- **Written task**
Below are several records. Retype exactly those lines running from the one with "#300, start: Jun 23 -> Jun 24" through the one with "#441, owner: Maximilian", end lines included, and no others.

- **Material supplied**

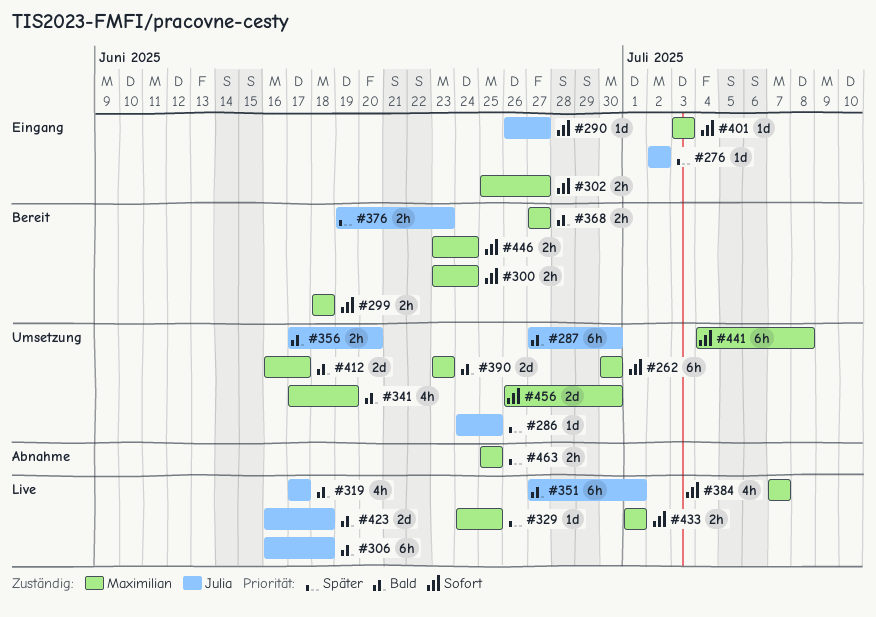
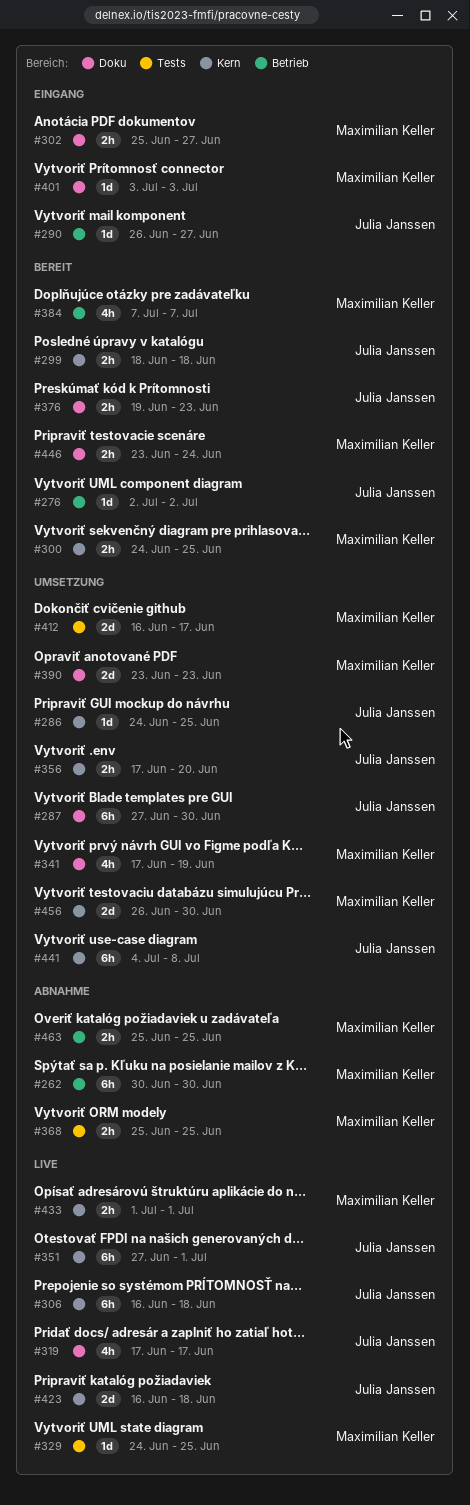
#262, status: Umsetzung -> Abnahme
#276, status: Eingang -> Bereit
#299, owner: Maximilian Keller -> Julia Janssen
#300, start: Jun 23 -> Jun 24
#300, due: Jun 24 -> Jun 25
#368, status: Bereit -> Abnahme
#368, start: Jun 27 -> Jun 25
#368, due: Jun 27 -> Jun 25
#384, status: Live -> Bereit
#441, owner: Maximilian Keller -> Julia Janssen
* * *
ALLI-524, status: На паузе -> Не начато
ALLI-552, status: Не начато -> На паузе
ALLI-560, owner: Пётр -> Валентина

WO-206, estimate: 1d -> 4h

- **Answer below**
#300, start: Jun 23 -> Jun 24
#300, due: Jun 24 -> Jun 25
#368, status: Bereit -> Abnahme
#368, start: Jun 27 -> Jun 25
#368, due: Jun 27 -> Jun 25
#384, status: Live -> Bereit
#441, owner: Maximilian Keller -> Julia Janssen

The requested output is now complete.